Nel maggio 1955 tre eventi in rapida successione accelerarono l’avvio di una più stretta integrazione militare del blocco socialista. Il 6 maggio la Germania Ovest entrò nella NATO. Il 14 maggio fu annunciata la creazione del Patto di Varsavia, i cui otto membri (URSS, Polonia, RDT, Cecoslovacchia, Ungheria, Romania, Bulgaria e Albania, ma quest’ultima se ne ritirò nel 1968) si impegnavano alla reciproca difesa nel rispetto della sovranità nazionale. Il patto venne concepito come una struttura speculare all’alleanza militare del blocco occidentale, anche se la sua creazione soddisfaceva l’esigenza di assicurare il collegamento con la madrepatria delle truppe sovietiche stanziate in Ungheria e Romania dopo che, il 15 maggio, il trattato fondamentale firmato con l’Austria (divenuta uno Stato sovrano impegnato alla «neutralità perpetua») aveva disposto il ritiro del contingente sovietico dall’Austria orientale 92. Al Patto di Varsavia e al Comecon, riattivato nel 1954 dopo quasi cinque anni, mancavano prospettive strategiche di lungo periodo. Nei primi anni i sovietici cercarono di utilizzare il primo come strumento di pressione per ottenere una smilitarizzazione della guerra fredda; mentre l’organo di coordinamento economico soffriva, da un lato, della non convertibilità delle valute e, dall’altro, per l’assenza di specializzazione produttiva fra i paesi partecipanti. Verso la metà degli anni cinquanta l’Europa orientale e la stessa Unione Sovietica attraversavano un momento di grave difficoltà.

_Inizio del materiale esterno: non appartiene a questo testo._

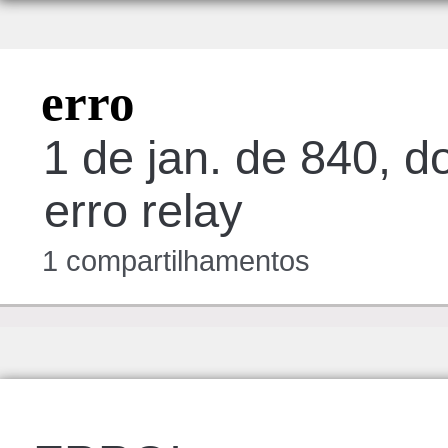
erro
1 de jan. de 840, d
erro relay
1 compartilhamentos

L’unità forzata forgiata da Stalin entrò in crisi dopo la sua morte. Chruˇsˇcëv capiva la necessità della competizione pacifica con il blocco occidentale, ma restava legato alla nomenklatura stalinista. Sul piano politico la destalinizzazione procedeva in modo contraddittorio (Ungheria, Polonia, Bulgaria e Jugoslavia) o non procedeva affatto (Cecoslovacchia, Romania, RDT e Albania). In campo economico, il rallentamento della collettivizzazione fu percepito come un arretramento temporaneo, senza analizzare le conseguenze sociali dello svuotamento delle campagne e l’afflusso caotico di milioni di persone in città sovraffollate e prive di servizi. Secondo Mark Pittaway, verso la metà degli anni cinquanta «le basi sociali del potere comunista in tutta la regione apparivano pressoché inesistenti» 93. Sulle difficoltà di organizzare il consenso su basi totalitarie si innestò nel 1956 l’onda d’urto provocata dal XX Congresso del PCUS.